Die wichtigste Lebensstrategie für mich ist dem Unbekannten Raum zu geben. Das Unbekannte im Kontext von Gefühlen, Erlebens- und Denkmustern muss atmen können, es muss gesehen, beleuchtet und angenommen werden. Gibt es hier nicht einen besseren (Aus-)Weg als den nach innen? Dort, wo wir uns selbst begegnen können um ein Stück Wahrheit über uns selbst zu erfahren; dort, wo wir das unendlich Herausfordernde auseinanderklamösern und beleuchten können, genau dort werden wir Teil eines Wandlungsprozesses, der uns die Türe zu unserem lebendigen und authentischen Sein öffnet. Wer bin ich, wenn nicht viele? Alle Persönlichkeitsanteile, die unserer Identität ausmachen, wollen gesehen, gelebt, verstanden und geliebt werden. Bekommt jeder Anteil in uns die von ihm benötigte Aufmerksamkeit und Zuwendung, kann das persönliche Wachstum mit Leben gefüllt werden.

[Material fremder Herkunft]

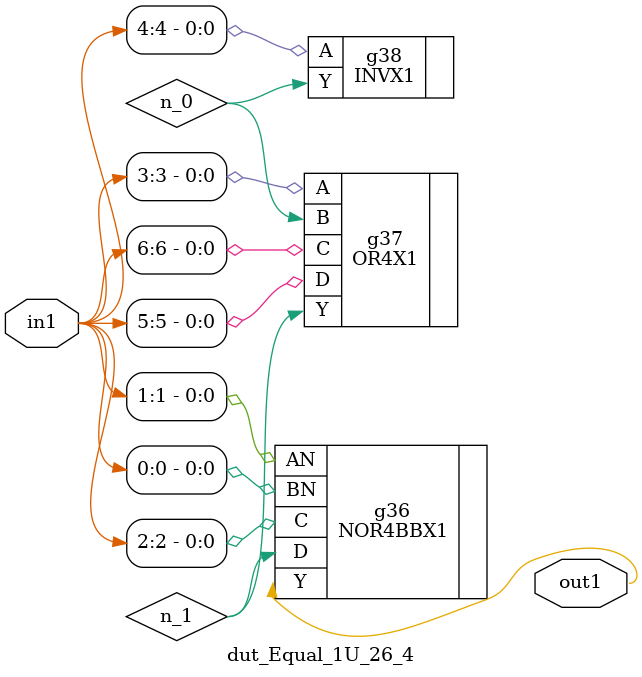
<source format=v>
`timescale 1ps / 1ps


module dut_Equal_1U_26_4(in1, out1);
  input [6:0] in1;
  output out1;
  wire [6:0] in1;
  wire out1;
  wire n_0, n_1;
  NOR4BBX1 g36(.AN (in1[1]), .BN (in1[0]), .C (in1[2]), .D (n_1), .Y
       (out1));
  OR4X1 g37(.A (in1[3]), .B (n_0), .C (in1[6]), .D (in1[5]), .Y (n_1));
  INVX1 g38(.A (in1[4]), .Y (n_0));
endmodule



</source>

Ähnlich der Magie von La Loba, die durch ihren Zauber den Atem des Wolfes wieder erweckt, kann es uns auf dem Weg nach Innen gelingen, verborgene und uns noch nicht bekannte Anteile unseres Selbsts sichtbar werden zu lassen. Wer weiß, wie unser Wandel aussehen und was noch alles in uns stecken könnte?

Wie viele bist Du? Welche unterschiedlichen Persönlichkeitsanteile trägst Du in Dir? Hast Du Dich mit dieser Frage schon einmal auseinandergesetzt?